Here’s a very simple recipe to use the glut of chanterelle mushrooms we picked the other day. Since our chanterelle season is going on for a while yet, I have a feeling I’m going to be making this recipe quite a few times this year. Happily, it’s really easy, and the resulting pickled chanterelles are really fantastic, tangy, earthy, spicy, and with just a little sweetness from the raisins. They are so versatile – you can eat them outright, toss in pasta, throw into omelettes, pile on top of steamed rice, use them as condiments for a steak, all kinds of roasts, or even a burger. The pickling liquid is sort of like a vinaigrette, so you could even toss a few spoonfuls with salad greens, perhaps add a bit more olive oil to freshen it up a bit.
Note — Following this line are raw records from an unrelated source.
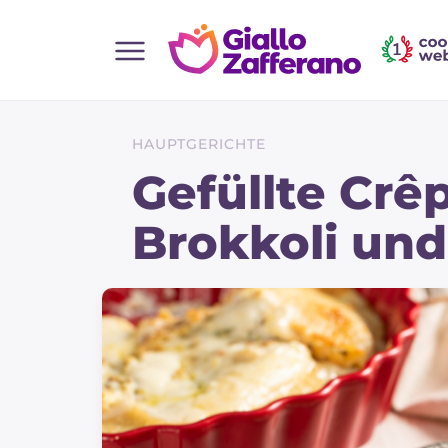
Home
Alle Rezepte
HAUPTGERICHTE
Vorspeisen
Gefüllte Crêp
Salate
Brokkoli un
Hauptgerichte
Brot
Desserts
Beilagen
Pizza und focaccia
Kuchen und Backwaren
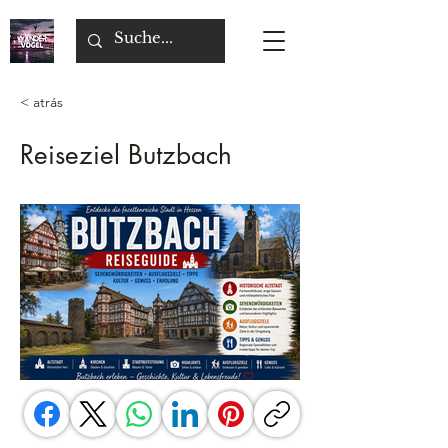
< atrás
Reiseziel Butzbach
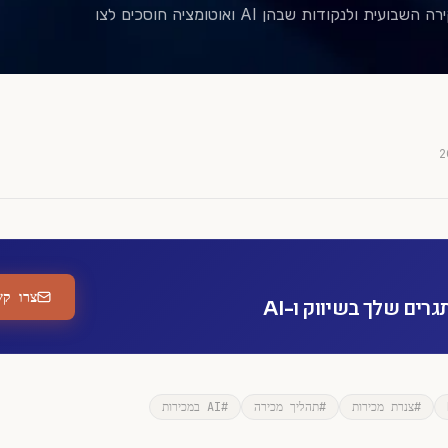
לנקודות שבהן AI ואוטומציה חוסכים לצו
צרו קש
ים שלך בשיווק ו-AI
#
צנרת מכירות
#
תהליך מכירה
#
AI במכירות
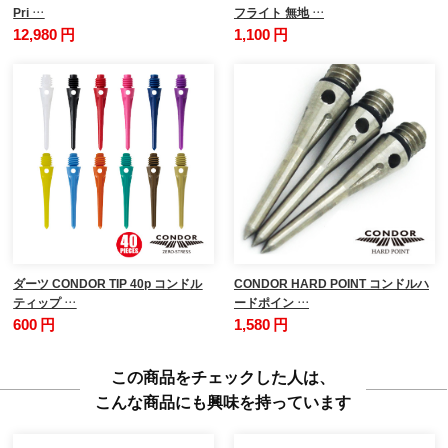
Pri …
フライト 無地 …
12,980 円
1,100 円
ダーツ CONDOR TIP 40p コンドル
CONDOR HARD POINT コンドルハ
ティップ …
ードポイン …
600 円
1,580 円
この商品をチェックした人は、
こんな商品にも興味を持っています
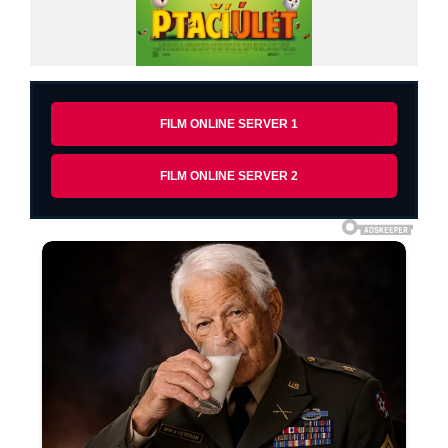
FILM ONLINE SERVER 1
FILM ONLINE SERVER 2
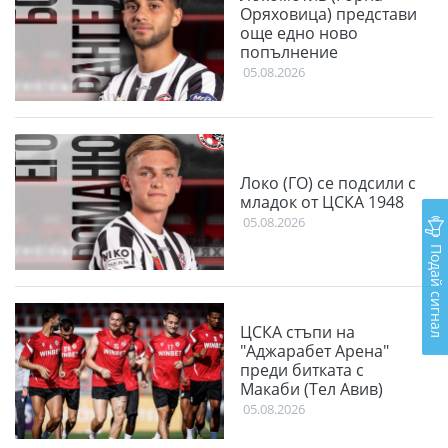
Оряховица) представи
още едно ново
попълнение
05.08.2026
Локо (ГО) се подсили с
младок от ЦСКА 1948
05.08.2026
Подай сигнал
ЦСКА стъпи на
"Аджарабет Арена"
преди битката с
Макаби (Тел Авив)
05.08.2026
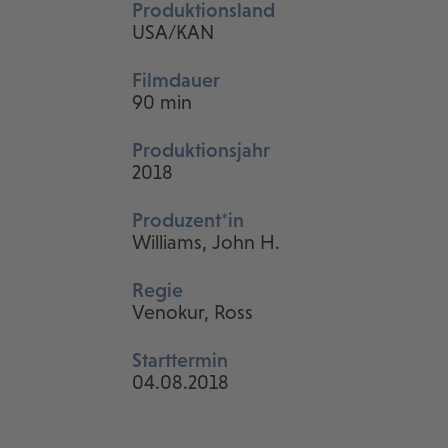
Produktionsland
USA/KAN
Filmdauer
90 min
Produktionsjahr
2018
Produzent*in
Williams, John H.
Regie
Venokur, Ross
Starttermin
04.08.2018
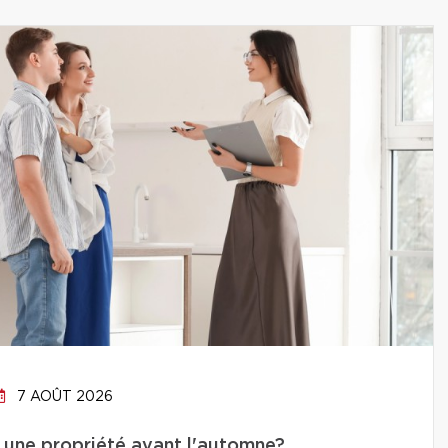
7 AOÛT 2026
 une propriété avant l'automne?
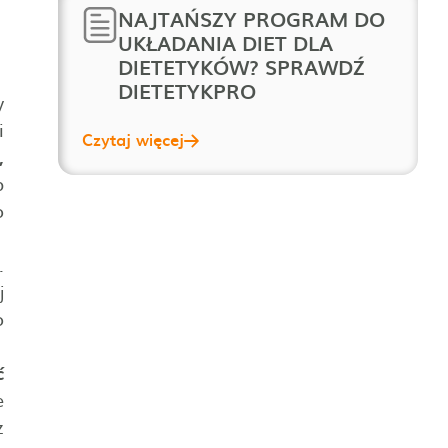
NAJTAŃSZY PROGRAM DO
UKŁADANIA DIET DLA
DIETETYKÓW? SPRAWDŹ
DIETETYKPRO
y
i
Czytaj więcej
,
b
o
.
j
o
ć
e
z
I’m not sure where this recipe came from. It’s one of those recipes that got passed along from one cook’s Moleskine notebook to the next until the origin became a bit blurry. I’ve heard it was from one of Jean-Georges Vongerichten’s books – but I don’t know for sure. Well, if it indeed was, then consider this a credit and thanks to him. Here’s the recipe, as adapted by me.
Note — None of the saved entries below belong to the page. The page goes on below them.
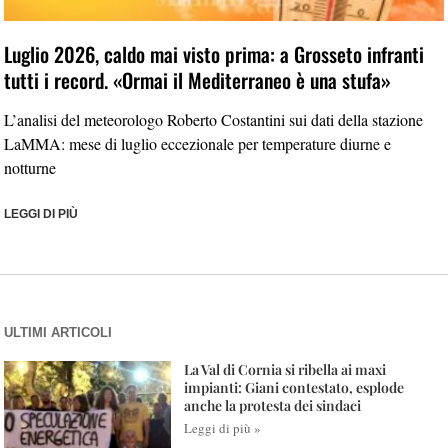
Luglio 2026, caldo mai visto prima: a Grosseto infranti
tutti i record. «Ormai il Mediterraneo è una stufa»
L’analisi del meteorologo Roberto Costantini sui dati della stazione
LaMMA: mese di luglio eccezionale per temperature diurne e
notturne
LEGGI DI PIÙ
ULTIMI ARTICOLI
La Val di Cornia si ribella ai maxi
impianti: Giani contestato, esplode
anche la protesta dei sindaci
Leggi di più »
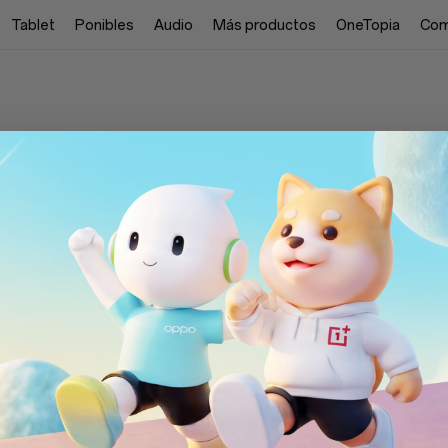
Tablet
Ponibles
Audio
Más productos
OneTopia
Com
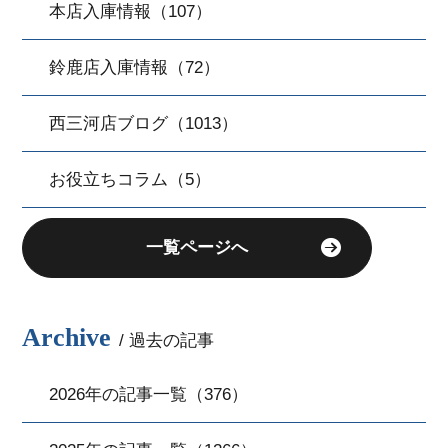
本店入庫情報（107）
鈴鹿店入庫情報（72）
西三河店ブログ（1013）
お役立ちコラム（5）
一覧ページへ
Archive
/ 過去の記事
2026年の記事一覧（376）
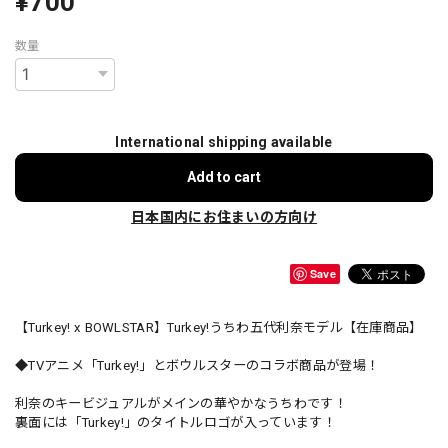
¥700
数量
International shipping available
Add to cart
日本国内にお住まいの方向け
Save
【Turkey! x BOWLSTAR】Turkey!うちわ五代利奈モデル【在庫商品】
◆TVアニメ「Turkey!」とボウルスターのコラボ商品が登場！
利奈のキービジュアルがメインの華やかなうちわです！
裏面には「Turkey!」のタイトルロゴが入っています！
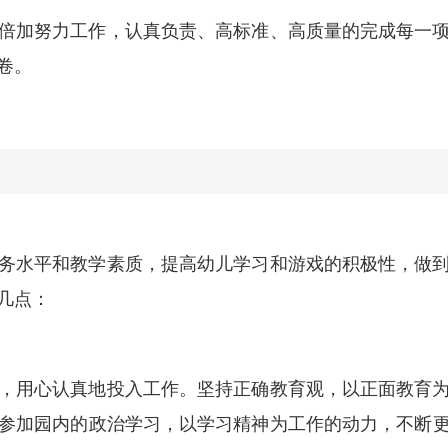
倍加努力工作，认真负责、高标准、高质量的完成每一
卷。
务水平和教学素质，提高幼儿学习和游戏的积极性，做
几点：
，用心认真地投入工作。坚持正确教育观，以正面教育
参加园内的政治学习，以学习精神为工作的动力，不断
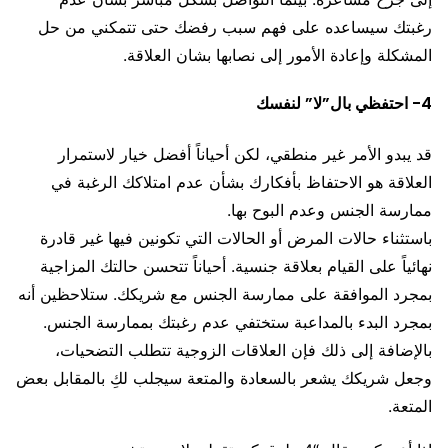
رغبتك سيساعده على فهم سبب رفضك حتى تتمكني من حل
المشكلة وإعادة الأمور إلى نصابها بشان العلاقة.
4- احتفظي بال”لا” لنفسك
قد يبدو الأمر غير منطقي، لكن أحياناً أفضل خيار لاستمرار
العلاقة هو الاحتفاظ بأفكارك بشأن عدم امتلاكك الرغبة في
ممارسة الجنس وعدم البوح بها.
باستثناء حالات المرض أو الحالات التي تكونين فيها غير قادرة
نهائياً على القيام بعلاقة جنسية. أحياناً تتحسن حالتك المزاجية
بمجرد الموافقة على ممارسة الجنس مع شريكك. ستلاحظين أنه
بمجرد البدء بالمداعبة ستختفي عدم رغبتك بممارسة الجنس.
بالإضافة إلى ذلك فإن العلاقات الزوجية تتطلب التضحيات،
وجعل شريكك يشعر بالسعادة والمتعة سيجلب لكِ بالمقابل بعض
المتعة.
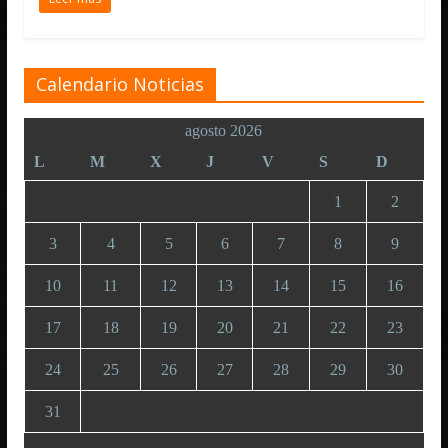
Calendario Noticias
agosto 2026
L
M
X
J
V
S
D
1
2
3
4
5
6
7
8
9
10
11
12
13
14
15
16
17
18
19
20
21
22
23
24
25
26
27
28
29
30
31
Pickled Chanterelles Recipe
- 2 lbs mushroom
- 5 shallots, sliced into thin rounds
- 5 garlic cloves, peeled and sliced into rounds
- 1 Tablespoon whole coriandar seeds, lightly toasted
- 1 Tablespoon black peppercorn, coarsely ground
- 1/2 Cup golden raisins
- 1 cup cider vinegar
- 1 cup of olive oil
- 1 teaspoon Kosher salt
Clean the chanterelles by brushing away the dirt and lightly scraping the base. If there’s a lot of dirt on the mushrooms, don’t be afraid to rinse them under cold water. The mushrooms will absorb some of the water, but that sure is better than having gritty mushrooms later. Pat the mushrooms dry and tear them by hand into large pieces (see photo).
Bring a large pot of water to a boil, add the mushroom to the pot and let boil for 1 minute, then remove from heat. With a slotted spoon, scoop the mushrooms into a colander. It’s important to scoop them up and not pour them directly into the colander, as there may be excess dirt at the bottom of the pot – and you want to leave them there. Run cold water over the mushroom until they are tepid. Squeeze out excess water from the mushroom and let them drain on the colander.
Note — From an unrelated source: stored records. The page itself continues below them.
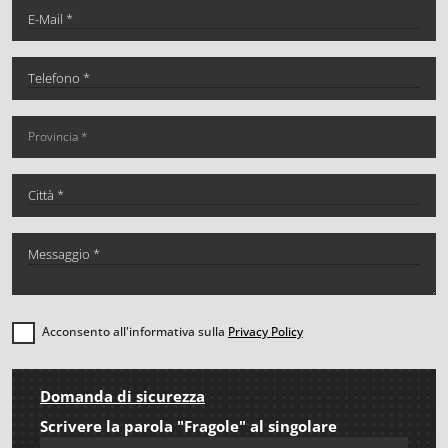
Acconsento all'informativa sulla
Privacy Policy
Domanda di sicurezza
Scrivere la parola "Fragole" al singolare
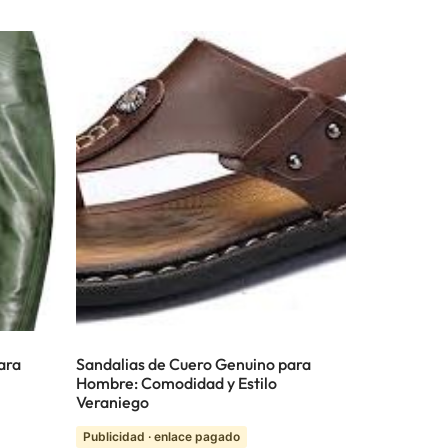
ara
Sandalias de Cuero Genuino para
Hombre: Comodidad y Estilo
Veraniego
Publicidad · enlace pagado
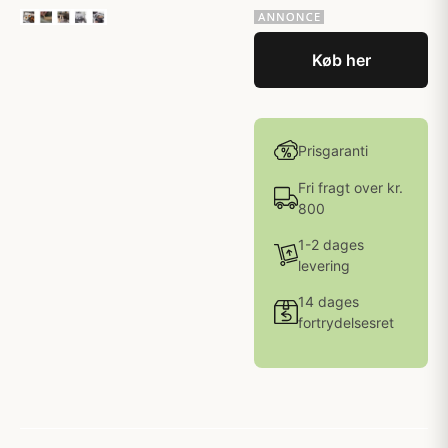
Køb her
Prisgaranti
Fri fragt over kr.
800
1-2 dages
levering
14 dages
fortrydelsesret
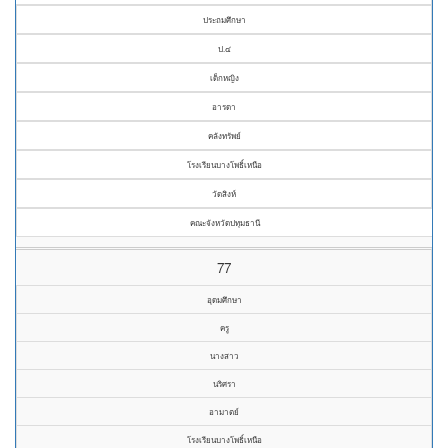
ประถมศึกษา
ป.๔
เด็กหญิง
อารดา
คลังทรัพย์
โรงเรียนบางโพธิ์เหนือ
วัดสิงห์
คณะจังหวัดปทุมธานี
77
อุดมศึกษา
ครู
นางสาว
นริศรา
อามาตย์
โรงเรียนบางโพธิ์เหนือ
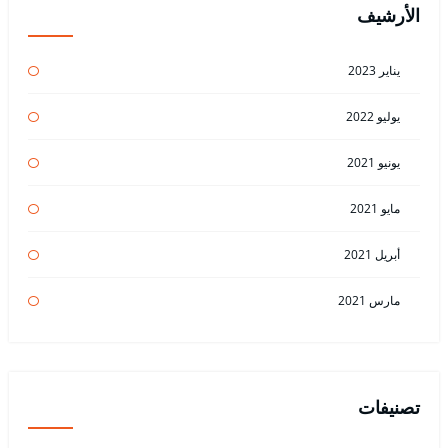
الأرشيف
يناير 2023
يوليو 2022
يونيو 2021
مايو 2021
أبريل 2021
مارس 2021
تصنيفات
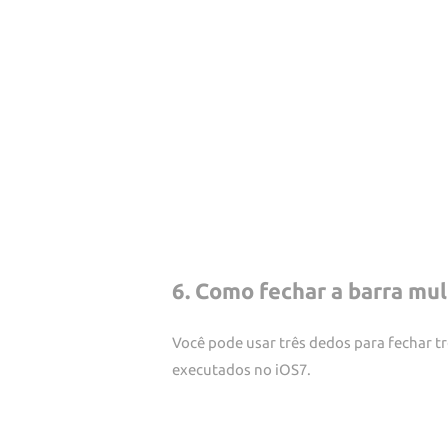
6. Como fechar a barra mul
Você pode usar três dedos para fechar trê
executados no iOS7.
In another pot, pour in just a tiny bit of the olive oil, add the garlic and shallots, and cook, stirring constantly, over medium heat until the shallots are translucent. Don’t let them pick up any color, turn the heat down a bit if they begin to turn brown. Add the pepper, coriander, raisins, vinegar, olive oil, and salt. Stir to blend and bring to a simmer.
Add the blanched mushrooms, stir to blend, and remove from the heat. Transfer the mushroom into a glass or ceramic container. Cover and let them rest in the fridge for 24 hours before using. They can be kept covered in the fridge for months, although I promise you’ll finish them way before that.
This recipe is also great for other wild mushrooms, even a mélange of them. If you’re using different types of mushrooms, I’d blanch them separately to make sure you get the right consistency for all of them.